Я очень не доволен собой. На Колянины заботы отвечаю раздражительностью. Раздражают не заботы, и раздражительностью я отвечаю, собственно, не на них. Но я нетерпим и слишком ко многому, почти ко всему, что нас с ним различает. А он хороший – терпеливо сносит.
______________________________
Это было 22 июня. Мы с Коляной пошли на озеро, которое за железной дорогой в пяти километрах от Зеленогорска. Он купался, я бродил между сосен. И вот вспомнил, как в последний раз прощаясь с мамочкой и поцеловав ее, когда она лежала в гробу, такая же, как при жизни, я был поражен прикосновением к ее ледяному лбу. И я тут понял, что передо мной только ее обличие, а ее уже нет. Иногда, давно известные вещи, став твоим личным опытом, постигаются впервые в их подлинном значении. Так и тут. А сейчас, при воспоминании об этом, мне стало до предела ясно, как велика разница между целостностью и суммой частей ее составляющих. Она так же огромна, как разница между холодными останками, которые тогда были передо мной, и тем, что было моей мамой, которая любила, тосковала, страдала, радовалась, жила. Я не знаю, как правильно назвать ту целостность, частями которой являются микромиры и галактики, и которая, конечно, неизмеримо больше, чем просто сумма этих своих частей! И так ли невежественны были те, которые, пытаясь всем своим существом понять эту целостность и приобщиться к ней, называли ее Богом?
Для того, чтобы познавать части этой целостности, достаточно обладать пятью чувствами, но для того, чтобы познать целостность как таковую – нужно шестое.
Те, кто сегодня именуют себя материалистами, полагают обойтись пятью.
30 июня, среда, Зеленогорск.
Чтение для меня это, пожалуй, прежде всего – поиск. Я ищу нужное мне слово. Но, может быть, его мне надо искать не у других, а у себя? Прочитанное похоже на стороны вписанных в окружность многоугольников. Их, многоугольников, много. Некоторые из них имеют три, четыре, пять сторон – они совсем похожи на то, что мне надо, а нужна окружность; другие имеют сто, двести, тысячу сторон и они, особенно некоторые из них, близки к тому, что мне надо. Но все они никогда не становятся окружностью круга и не утоляют меня…
Очевидно, нужное слово надо найти мне самому, а это не легко, потому что искомая окружность подобна орбите – я знаю, что она есть, но как ее увидеть?
12 июля, понедельник, Зеленогорск.
10-е, 11-е и 12-е июля были лучшими днями моего отпуска. Их не в силах был омрачить даже приближающийся конец моей вольности – часы служебного присутствия, которые должны начаться с 15 июля.
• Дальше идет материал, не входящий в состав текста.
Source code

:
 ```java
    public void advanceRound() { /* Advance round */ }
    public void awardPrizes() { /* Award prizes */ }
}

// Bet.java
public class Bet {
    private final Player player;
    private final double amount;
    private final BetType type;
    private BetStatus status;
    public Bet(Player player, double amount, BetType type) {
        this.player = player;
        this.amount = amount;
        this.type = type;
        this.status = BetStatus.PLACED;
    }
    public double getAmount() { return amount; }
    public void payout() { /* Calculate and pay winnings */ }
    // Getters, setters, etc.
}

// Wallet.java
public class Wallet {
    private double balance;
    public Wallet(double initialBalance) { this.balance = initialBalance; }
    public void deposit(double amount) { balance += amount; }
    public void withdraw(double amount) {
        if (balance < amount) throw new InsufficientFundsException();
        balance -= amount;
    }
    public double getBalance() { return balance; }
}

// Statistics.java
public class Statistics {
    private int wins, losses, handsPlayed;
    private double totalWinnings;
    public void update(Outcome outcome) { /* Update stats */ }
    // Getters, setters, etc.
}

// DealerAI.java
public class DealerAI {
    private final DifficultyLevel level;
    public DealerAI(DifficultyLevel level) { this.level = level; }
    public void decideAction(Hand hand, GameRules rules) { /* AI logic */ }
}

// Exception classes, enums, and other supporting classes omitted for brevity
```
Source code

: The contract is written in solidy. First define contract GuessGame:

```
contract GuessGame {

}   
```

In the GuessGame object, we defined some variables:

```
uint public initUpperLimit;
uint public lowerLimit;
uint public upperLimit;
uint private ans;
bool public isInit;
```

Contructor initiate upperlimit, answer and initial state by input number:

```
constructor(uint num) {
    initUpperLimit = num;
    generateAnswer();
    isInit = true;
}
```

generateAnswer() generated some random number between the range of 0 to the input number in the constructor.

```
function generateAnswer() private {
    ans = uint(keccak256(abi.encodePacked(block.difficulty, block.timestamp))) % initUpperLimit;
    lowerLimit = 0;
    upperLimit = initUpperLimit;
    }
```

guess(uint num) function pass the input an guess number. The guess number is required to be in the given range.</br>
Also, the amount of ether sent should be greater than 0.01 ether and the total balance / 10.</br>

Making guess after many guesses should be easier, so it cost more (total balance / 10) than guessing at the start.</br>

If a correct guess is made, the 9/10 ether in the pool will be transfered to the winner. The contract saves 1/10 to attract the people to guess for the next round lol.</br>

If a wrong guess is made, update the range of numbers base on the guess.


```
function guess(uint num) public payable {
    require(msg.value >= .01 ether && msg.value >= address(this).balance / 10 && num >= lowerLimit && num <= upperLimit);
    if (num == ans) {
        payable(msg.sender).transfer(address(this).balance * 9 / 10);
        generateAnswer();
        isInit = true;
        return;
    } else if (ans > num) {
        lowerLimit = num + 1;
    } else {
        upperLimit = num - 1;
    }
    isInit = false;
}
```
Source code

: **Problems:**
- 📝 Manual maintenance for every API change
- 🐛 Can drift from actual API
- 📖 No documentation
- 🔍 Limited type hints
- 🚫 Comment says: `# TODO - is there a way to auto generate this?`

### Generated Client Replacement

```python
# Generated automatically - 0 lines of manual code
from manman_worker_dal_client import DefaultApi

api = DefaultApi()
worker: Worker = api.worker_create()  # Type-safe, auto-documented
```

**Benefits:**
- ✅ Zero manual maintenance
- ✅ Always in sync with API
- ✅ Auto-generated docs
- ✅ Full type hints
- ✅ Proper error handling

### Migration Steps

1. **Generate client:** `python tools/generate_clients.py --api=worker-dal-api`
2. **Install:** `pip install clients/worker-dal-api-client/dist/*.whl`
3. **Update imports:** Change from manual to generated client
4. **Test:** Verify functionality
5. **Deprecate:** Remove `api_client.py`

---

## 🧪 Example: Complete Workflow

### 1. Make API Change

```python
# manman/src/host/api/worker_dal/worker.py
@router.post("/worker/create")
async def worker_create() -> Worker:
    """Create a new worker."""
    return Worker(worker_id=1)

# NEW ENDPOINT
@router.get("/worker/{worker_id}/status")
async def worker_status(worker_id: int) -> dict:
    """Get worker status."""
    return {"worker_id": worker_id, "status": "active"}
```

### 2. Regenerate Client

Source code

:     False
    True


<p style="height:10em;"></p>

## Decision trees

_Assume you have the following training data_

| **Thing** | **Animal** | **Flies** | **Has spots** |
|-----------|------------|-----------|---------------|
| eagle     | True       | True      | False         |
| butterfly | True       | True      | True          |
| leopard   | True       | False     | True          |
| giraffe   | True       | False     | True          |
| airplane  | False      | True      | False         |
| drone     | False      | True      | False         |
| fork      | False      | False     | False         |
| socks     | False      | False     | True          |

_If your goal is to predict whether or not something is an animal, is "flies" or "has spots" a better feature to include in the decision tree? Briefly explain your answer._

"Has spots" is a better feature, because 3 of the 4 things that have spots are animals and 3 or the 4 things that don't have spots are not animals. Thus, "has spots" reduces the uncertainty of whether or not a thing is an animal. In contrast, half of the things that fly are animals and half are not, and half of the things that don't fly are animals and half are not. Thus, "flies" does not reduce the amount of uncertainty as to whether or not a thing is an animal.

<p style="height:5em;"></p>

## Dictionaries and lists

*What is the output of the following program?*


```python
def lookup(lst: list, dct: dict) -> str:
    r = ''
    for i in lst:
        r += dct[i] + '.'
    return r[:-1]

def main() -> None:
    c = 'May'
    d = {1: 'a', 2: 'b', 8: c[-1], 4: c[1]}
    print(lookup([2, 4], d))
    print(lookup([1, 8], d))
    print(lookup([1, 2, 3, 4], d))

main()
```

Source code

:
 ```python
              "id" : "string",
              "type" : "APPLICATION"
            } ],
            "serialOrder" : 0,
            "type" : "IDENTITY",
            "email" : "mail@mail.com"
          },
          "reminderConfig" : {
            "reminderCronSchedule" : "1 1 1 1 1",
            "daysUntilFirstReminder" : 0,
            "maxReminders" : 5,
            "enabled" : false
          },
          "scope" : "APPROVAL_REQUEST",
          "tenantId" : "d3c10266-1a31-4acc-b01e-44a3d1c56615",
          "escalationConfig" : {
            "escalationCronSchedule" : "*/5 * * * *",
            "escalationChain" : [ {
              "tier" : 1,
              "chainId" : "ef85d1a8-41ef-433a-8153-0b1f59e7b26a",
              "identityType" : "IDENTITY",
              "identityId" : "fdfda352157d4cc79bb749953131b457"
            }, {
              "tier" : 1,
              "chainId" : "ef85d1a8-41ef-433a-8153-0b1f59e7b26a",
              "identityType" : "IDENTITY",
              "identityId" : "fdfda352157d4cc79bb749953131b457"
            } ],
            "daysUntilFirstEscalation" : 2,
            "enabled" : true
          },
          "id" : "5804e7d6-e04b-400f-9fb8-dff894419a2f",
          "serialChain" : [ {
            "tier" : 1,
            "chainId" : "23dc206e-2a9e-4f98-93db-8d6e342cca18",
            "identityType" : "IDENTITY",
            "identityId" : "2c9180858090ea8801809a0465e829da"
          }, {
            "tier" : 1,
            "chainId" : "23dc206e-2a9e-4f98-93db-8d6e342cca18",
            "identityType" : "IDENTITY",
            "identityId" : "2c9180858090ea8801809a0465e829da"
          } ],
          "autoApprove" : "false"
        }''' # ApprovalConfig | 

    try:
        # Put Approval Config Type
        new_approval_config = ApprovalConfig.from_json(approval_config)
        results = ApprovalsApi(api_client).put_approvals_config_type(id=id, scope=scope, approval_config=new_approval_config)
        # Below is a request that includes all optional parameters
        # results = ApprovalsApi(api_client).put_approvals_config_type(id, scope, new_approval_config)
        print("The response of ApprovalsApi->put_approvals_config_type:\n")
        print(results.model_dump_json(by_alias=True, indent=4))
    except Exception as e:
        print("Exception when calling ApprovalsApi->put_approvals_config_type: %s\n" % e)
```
Эти три дня с 10-го по 12-е были днями радостных размышлений, находок, душевного равновесия и душевного подъема. Я обретаю новое миросозерцание, более емкое, а потому более правильное, чем прежнее. Оно мучительно созревало год, два, а скорее всего, еще больше. Теперь многое проясняется. Я чувствую себя счастливым.
4 сентября, суббота, Ленинград.
Вчера вышел из больницы, где пролежал с 28 июля. Я не вел там этих записей, потому, что не был уверен в скромности соседей (некоторых из них), а делиться с ними своими мыслями не хотел.
Летом «ходячим» больным в больнице Мечникова хорошо, т. к. прогулки разрешены в течение всего дня, исключая часы обхода врачей, процедур и приема пищи. Я много бродил и очень любил эти уединения. Всякий раз, оставаясь один, я уходил мыслями в открывшийся мне мир, где мне счастливо и легко дышалось.
Кроме того, наблюдая больных и слушая их беседы, которые с маниакальной монотонностью возвращаются снова и снова к теме их болезней, видя этот проникающий эгоцентризм, часто, конечно, искупаемый страданиями, я очень ясно почувствовал, что счастье человеческое никогда не будет найдено тем, кто живет собою и для себя. Здесь человек подчинен закону конечных вещей и явлений, истина которых во взаимосвязи с окружающим их миром.